── RECORDS SUPPLIED ──

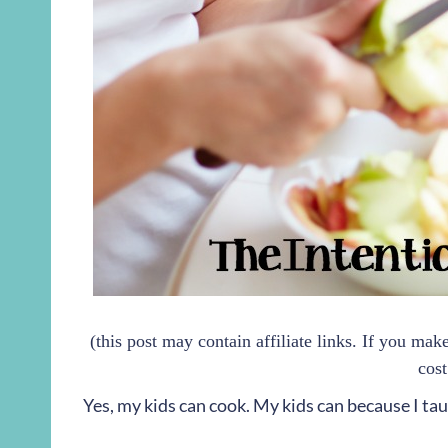
(this post may contain affiliate links. If you ma
cost
Yes, my kids can cook. My kids can because I ta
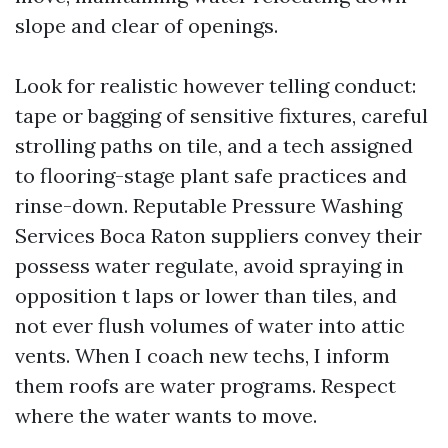
slope and clear of openings.
Look for realistic however telling conduct:
tape or bagging of sensitive fixtures, careful
strolling paths on tile, and a tech assigned
to flooring-stage plant safe practices and
rinse-down. Reputable Pressure Washing
Services Boca Raton suppliers convey their
possess water regulate, avoid spraying in
opposition t laps or lower than tiles, and
not ever flush volumes of water into attic
vents. When I coach new techs, I inform
them roofs are water programs. Respect
where the water wants to move.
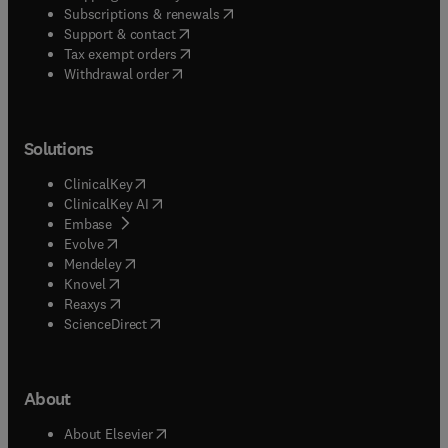
(
opens in new tab/window
)
Subscriptions & renewals
(
opens in new tab/window
)
Support & contact
(
opens in new tab/window
)
Tax exempt orders
Withdrawal order
Solutions
(
opens in new tab/window
)
ClinicalKey
(
opens in new tab/window
)
ClinicalKey AI
(
opens in new tab/window
)
Embase
(
opens in new tab/window
)
Evolve
(
opens in new tab/window
)
Mendeley
(
opens in new tab/window
)
Knovel
(
opens in new tab/window
)
Reaxys
(
opens in new tab/window
)
ScienceDirect
About
(
opens in new tab/window
)
About Elsevier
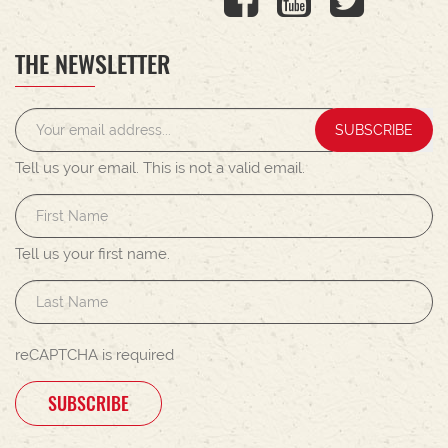
THE NEWSLETTER
SUBSCRIBE
Tell us your email.
This is not a valid email.
Tell us your first name.
reCAPTCHA is required
SUBSCRIBE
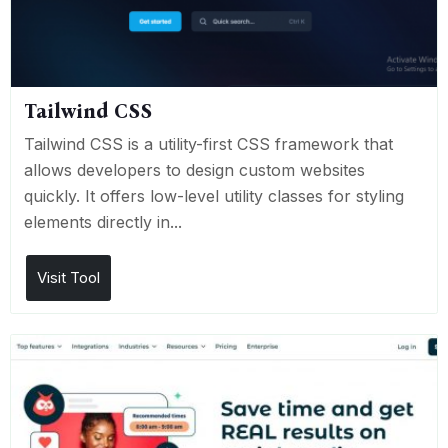
Tailwind CSS
Tailwind CSS is a utility-first CSS framework that
allows developers to design custom websites
quickly. It offers low-level utility classes for styling
elements directly in...
Visit Tool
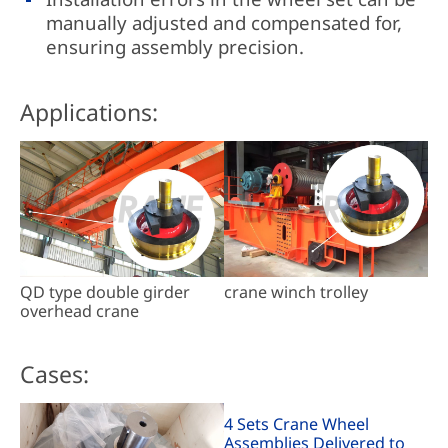
manually adjusted and compensated for,
ensuring assembly precision.
Applications:
QD type double girder
crane winch trolley
overhead crane
Cases:
4 Sets Crane Wheel
Assemblies Delivered to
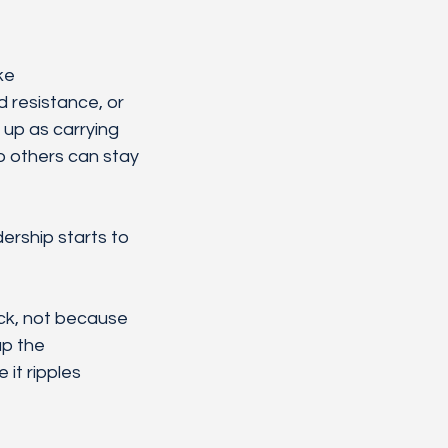
ke 
 resistance, or 
 up as carrying 
o others can stay 
ership starts to 
ck, not because 
p the 
it ripples 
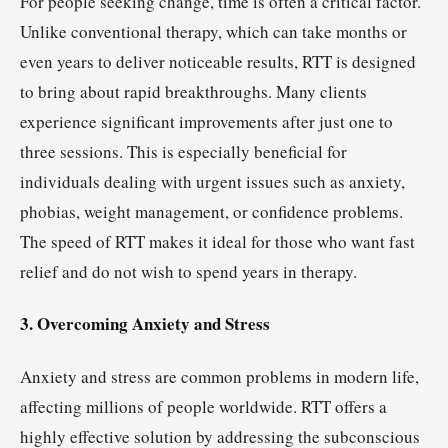
For people seeking change, time is often a critical factor.
Unlike conventional therapy, which can take months or
even years to deliver noticeable results, RTT is designed
to bring about rapid breakthroughs. Many clients
experience significant improvements after just one to
three sessions. This is especially beneficial for
individuals dealing with urgent issues such as anxiety,
phobias, weight management, or confidence problems.
The speed of RTT makes it ideal for those who want fast
relief and do not wish to spend years in therapy.
3. Overcoming Anxiety and Stress
Anxiety and stress are common problems in modern life,
affecting millions of people worldwide. RTT offers a
highly effective solution by addressing the subconscious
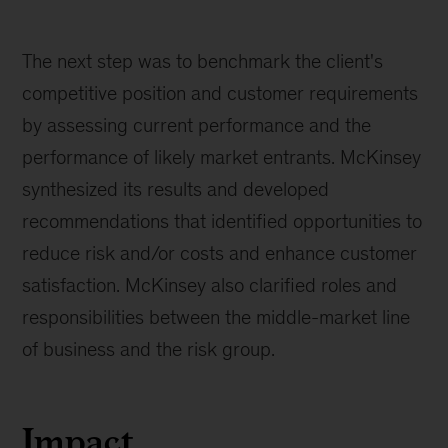
The next step was to benchmark the client's
competitive position and customer requirements
by assessing current performance and the
performance of likely market entrants. McKinsey
synthesized its results and developed
recommendations that identified opportunities to
reduce risk and/or costs and enhance customer
satisfaction. McKinsey also clarified roles and
responsibilities between the middle-market line
of business and the risk group.
Impact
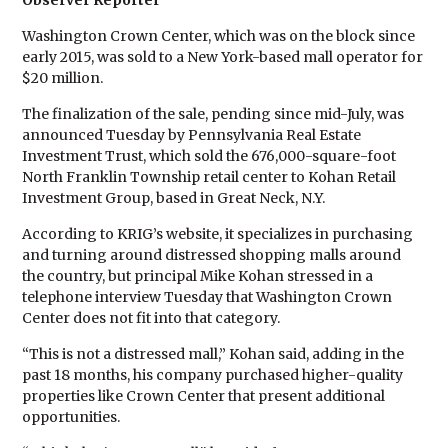
Observer Reporter
Washington Crown Center, which was on the block since
early 2015, was sold to a New York-based mall operator for
$20 million.
The finalization of the sale, pending since mid-July, was
announced Tuesday by Pennsylvania Real Estate
Investment Trust, which sold the 676,000-square-foot
North Franklin Township retail center to Kohan Retail
Investment Group, based in Great Neck, N.Y.
According to KRIG’s website, it specializes in purchasing
and turning around distressed shopping malls around
the country, but principal Mike Kohan stressed in a
telephone interview Tuesday that Washington Crown
Center does not fit into that category.
“This is not a distressed mall,” Kohan said, adding in the
past 18 months, his company purchased higher-quality
properties like Crown Center that present additional
opportunities.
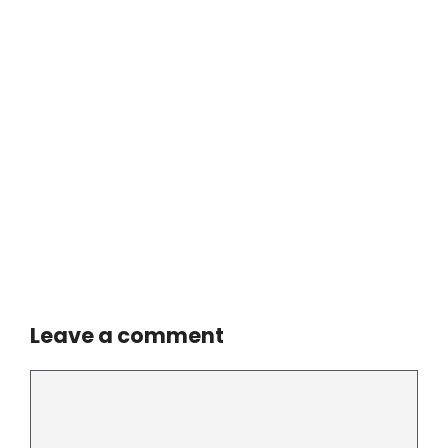
Leave a comment
Comment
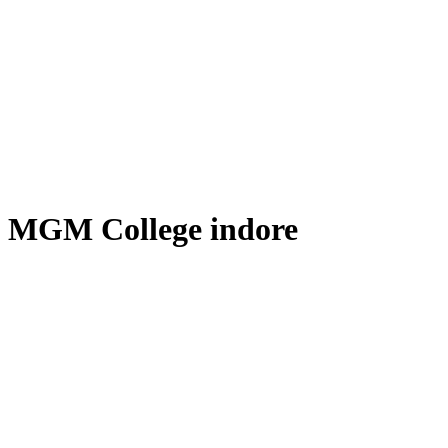
MGM College indore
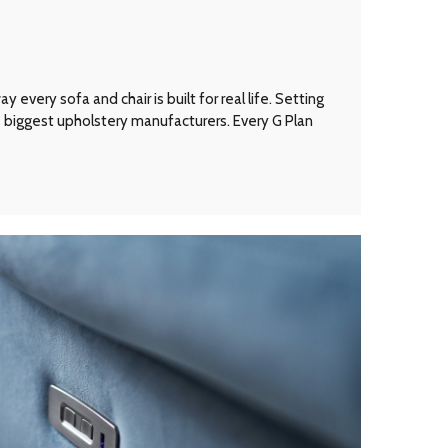
every sofa and chair is built for real life. Setting
’s biggest upholstery manufacturers. Every G Plan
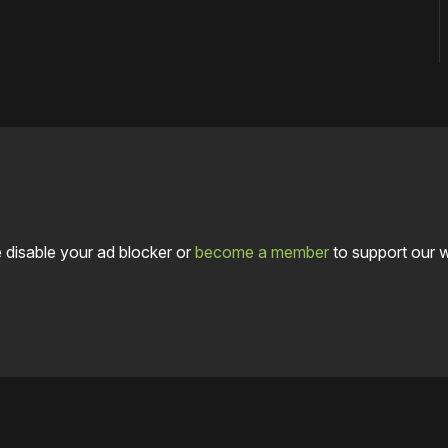
 disable your ad blocker or
become a member
to support our 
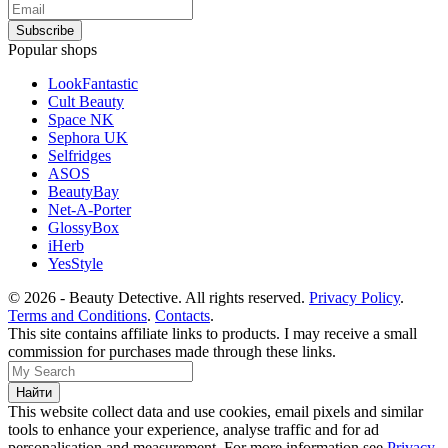
Popular shops
LookFantastic
Cult Beauty
Space NK
Sephora UK
Selfridges
ASOS
BeautyBay
Net-A-Porter
GlossyBox
iHerb
YesStyle
© 2026 - Beauty Detective. All rights reserved.
Privacy Policy
.
Terms and Conditions
.
Contacts
.
This site contains affiliate links to products. I may receive a small
commission for purchases made through these links.
This website collect data and use cookies, email pixels and similar
tools to enhance your experience, analyse traffic and for ad
personalisation and measurement. For more information see
Privacy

───

ASSIGNMENT: After locating "relief and do" and "recommendations that identified" in the records above, return exactly the line holding each one and every line between them; leave out the pictures.

TASK RESPONSE:
relief and do not wish to spend years in therapy.
3. Overcoming Anxiety and Stress
Anxiety and stress are common problems in modern life,
affecting millions of people worldwide. RTT offers a
highly effective solution by addressing the subconscious
The next step was to benchmark the client's
competitive position and customer requirements
by assessing current performance and the
performance of likely market entrants. McKinsey
synthesized its results and developed
recommendations that identified opportunities to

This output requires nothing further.